Proyek listrik 35.000 MW di tangan Jokowi



JAKARTA. Pro kontra pembangunan megaproyek listrik 35.000 megawatt (MW) mencuat tajam. Adalah Menteri Koordinator bidang Kemaritiman dan Sumber Daya Rizal Ramli pemantiknya. Usai rapat koordinasi pembangkit listrik, Rizal bilang, proyek listrik 35.000 MW tak realistis. "Tidak pakai hitungan yang benar," tegas Rizal, kemarin (7/9).

Menurutnya, pembangunan listrik untuk lima tahun ke depan yang realistis hanya berkisar 16.000 MW hingga 18.000 MW. Bila ngotot membangun 35.000 MW, kata Rizal, akan ada kelebihan pasokan listrik tahun 2019. Sebab, kebutuhan riil listrik saat beban puncak di 2019 hanya 74.526 MW.
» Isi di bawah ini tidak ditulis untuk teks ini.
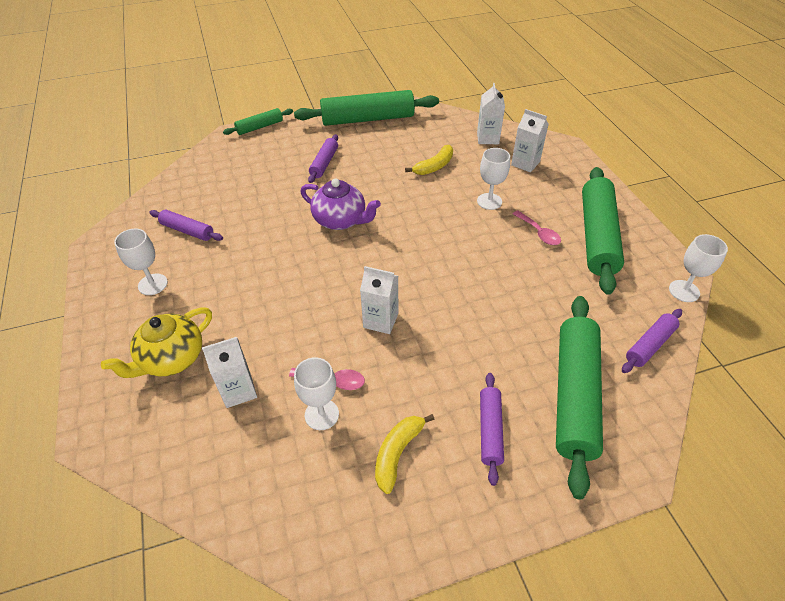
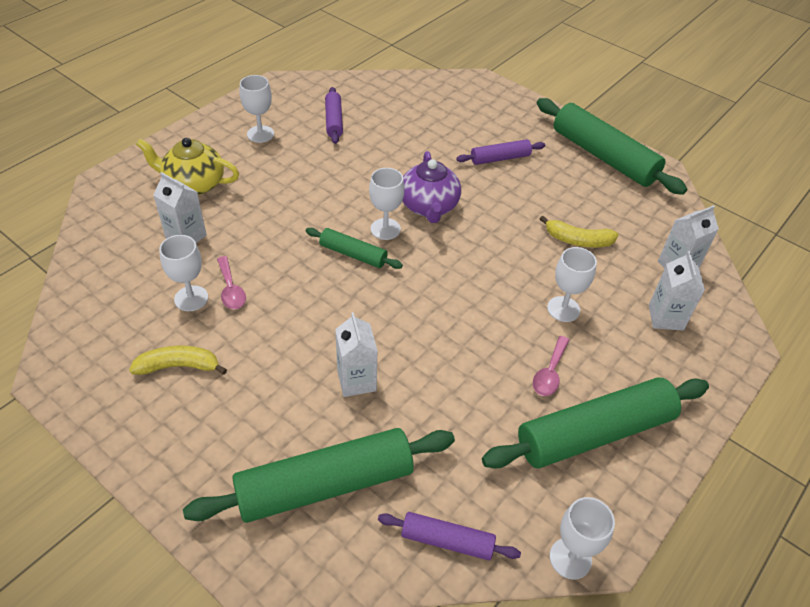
camera: 55 degrees right, 0 degrees up
green rolling pin [223,108,293,135] -> green rolling pin moved to [306,228,403,269]
white carton [360,266,398,334] -> white carton moved to [335,312,378,397]
purple rolling pin [480,373,504,486] -> none
none -> white goblet [369,168,404,240]

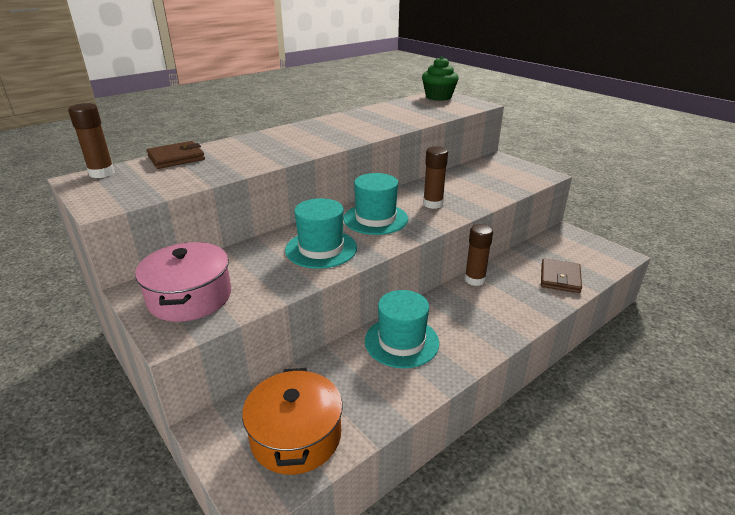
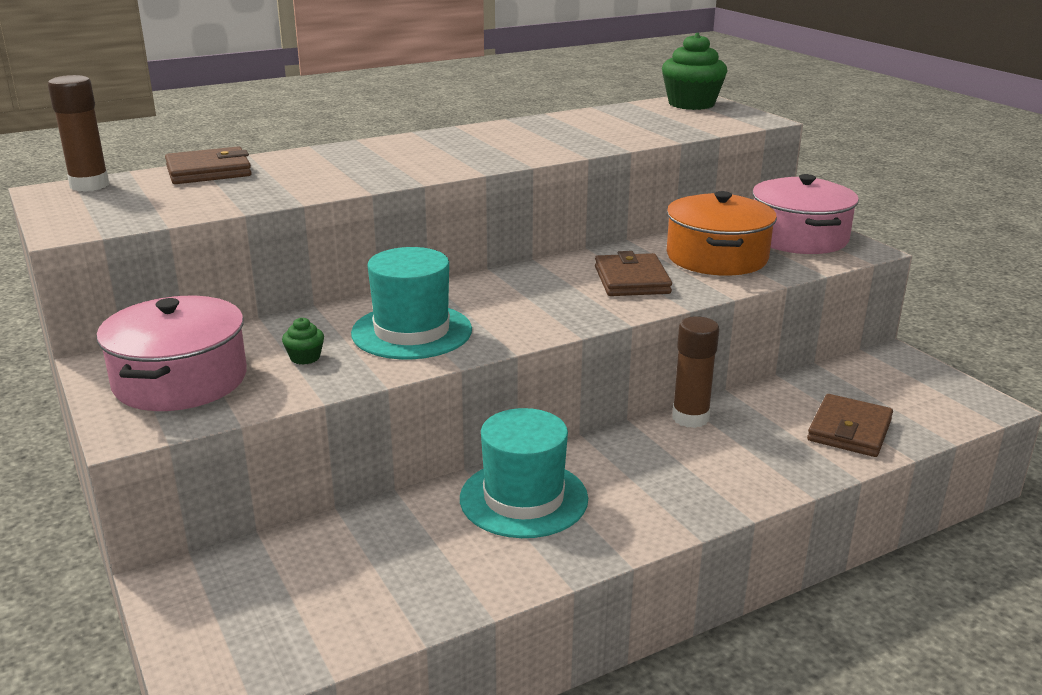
camera: 10 degrees right, 5 degrees down
orange pot [242,368,343,475] -> orange pot moved to [667,191,777,275]
turquoise hat [343,173,408,235] -> none
brown glue stick [423,146,448,209] -> brown wallet [595,251,672,296]
none -> green cupcake [282,317,324,365]
none -> pink pot [752,174,859,254]

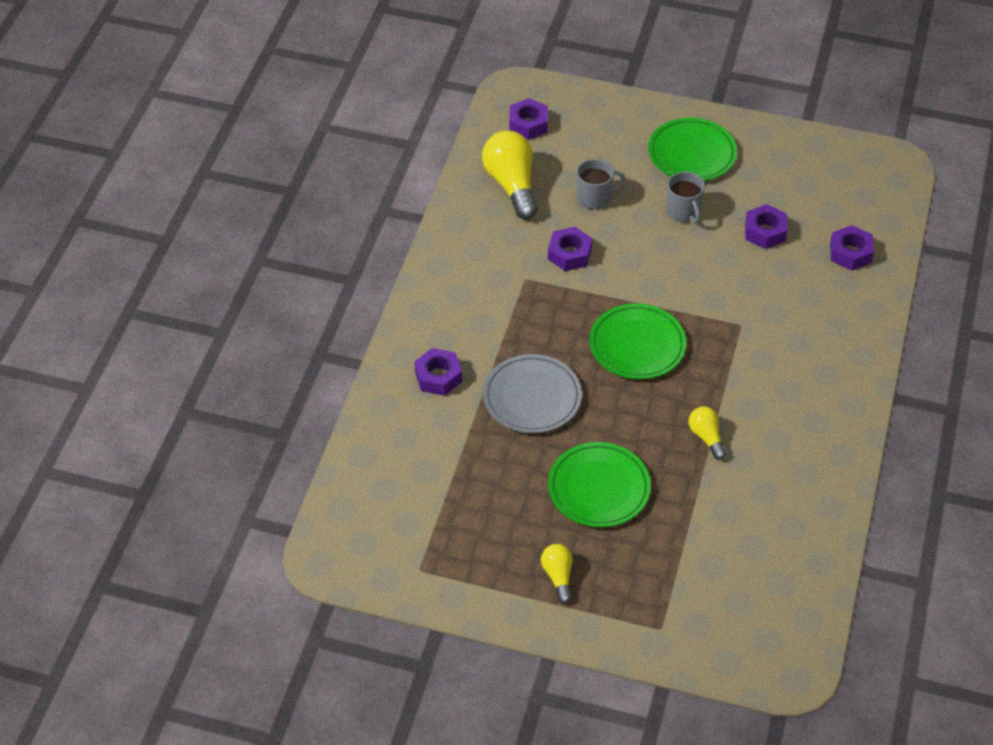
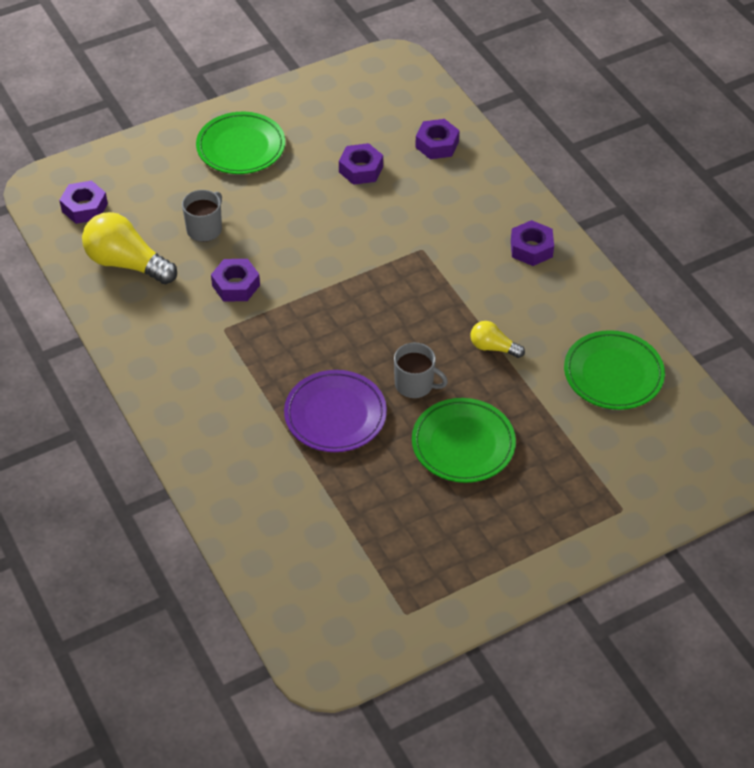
camera: 45 degrees left, 0 degrees up
purple nut [414,348,462,396] -> purple nut moved to [511,220,554,266]
grey plate [483,354,582,433] -> purple plate [284,370,387,452]
yellow light bulb [541,544,573,604] -> none
green plate [589,303,686,379] -> green plate moved to [564,330,665,410]
grey mug [666,172,705,223] -> grey mug moved to [394,343,448,398]

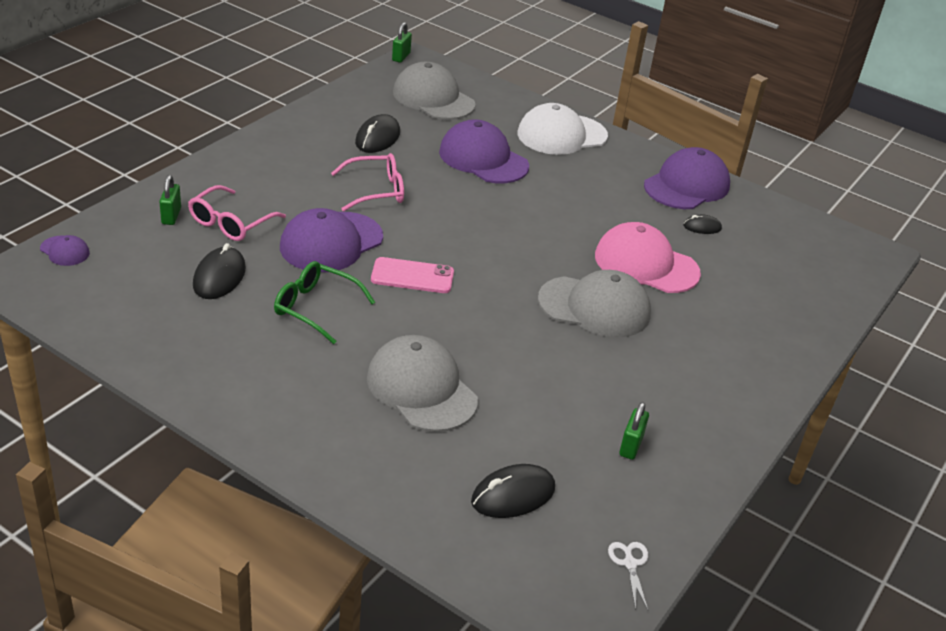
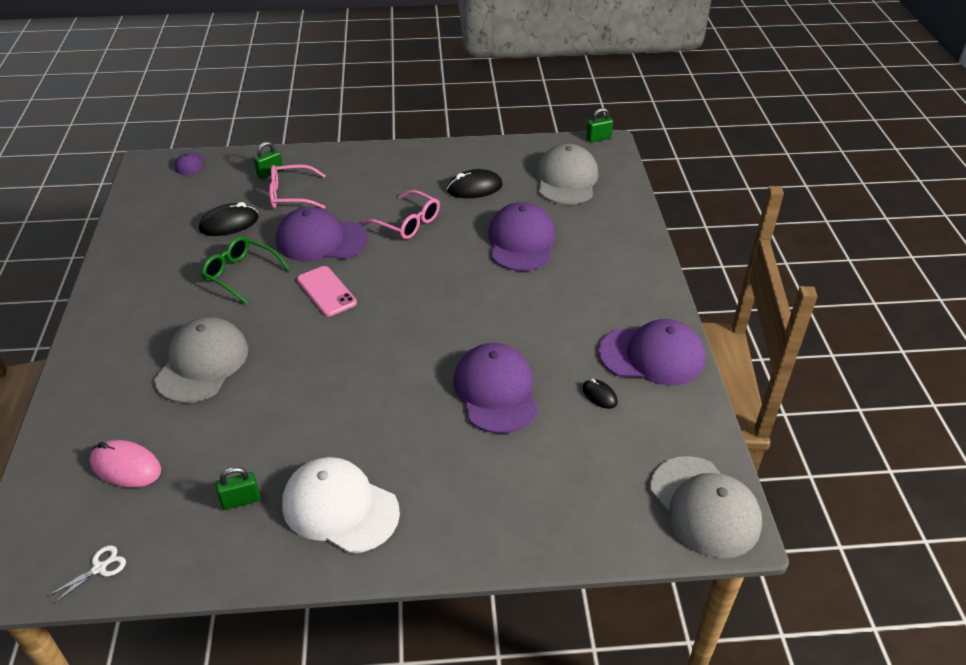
camera: 55 degrees right, 5 degrees up
green glasses [274,261,375,344] -> green glasses turned 45 degrees counterclockwise [201,236,290,304]
black mouse [471,464,555,518] -> pink mouse [90,440,161,488]
white cap [518,103,608,155] -> white cap moved to [282,457,400,553]
grey cap [538,270,651,338] -> grey cap moved to [650,456,762,559]
pink cap [595,222,701,293] -> purple cap [453,343,538,434]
Hitungannya, tahun ini pasokan listrik 50.856 MW plus 7.000 MW yang tengah dibangun. Jika ditambah 35.000 MW, empat tahun lagi ada pasokan listrik 95.586 MW. "Jika beban puncak tahun 2019 hanya 74.525 MW, ada kapasitas idle 21.331 MW," ujar dia.


Sesuai aturan, PLN harus membeli 72% listrik yang diproduksi swasta, baik yang dipakai maupun tidak. "Dengan hitungan saya, PLN harus membeli listrik US$ 10,76 miliar per tahun. Bisa bangkrut PLN nanti," tegas Rizal.

Berbeda pendapat, Menteri Energi dan Sumber Daya Mineral (ESDM) Sudirman yakin target 35.000 MW realistis. "Presiden dalam beberapa kesempatan menegaskan itu. Jadi tak ada alasan merevisi," ujar Sudirman. Toh elektrifikasi di Indonesia masih mini, hanya 86,39%. "Banyak daerah yang belum dapat listrik," tandasnya.

Anggota Dewan Energi Nasional (DEN) Tumiran curiga, kisruh internal pemerintah soal listrik akibat ada yang bermain di proyek ini. "Mestinya saling mendukung, bukan saling menyalahkan," ujar dia.

Sesuai Kebijakan Energi Nasional, kapasitas pembangkit listrik ditargetkan mencapai 115.000 MW hingga 2025, dan tahun ini baru 54.000 MW. Dengan hitungan itu, "Setahun harus membangun 7.000 MW," ujar Tumiran . Walhasil, secara total lima tahun ke depan butuh 35.000 MW.

Sekretaris Kabinet Pramono Anung, menyatakan, pemerintah akan menghitung ulang kebutuhan listrik. Apalagi, banyak hambatan menghadang, dari aturan, pembebasan lahan hingga kasus hukum yang mengintai. "Selasa ini (8/9), kami rapat kabinet membahas deregulasi kelistrikan," ujar Pramono, kemarin.

Lagi-lagi, bola panas proyek setrum dilempar ke Presiden yang harus memutuskannya.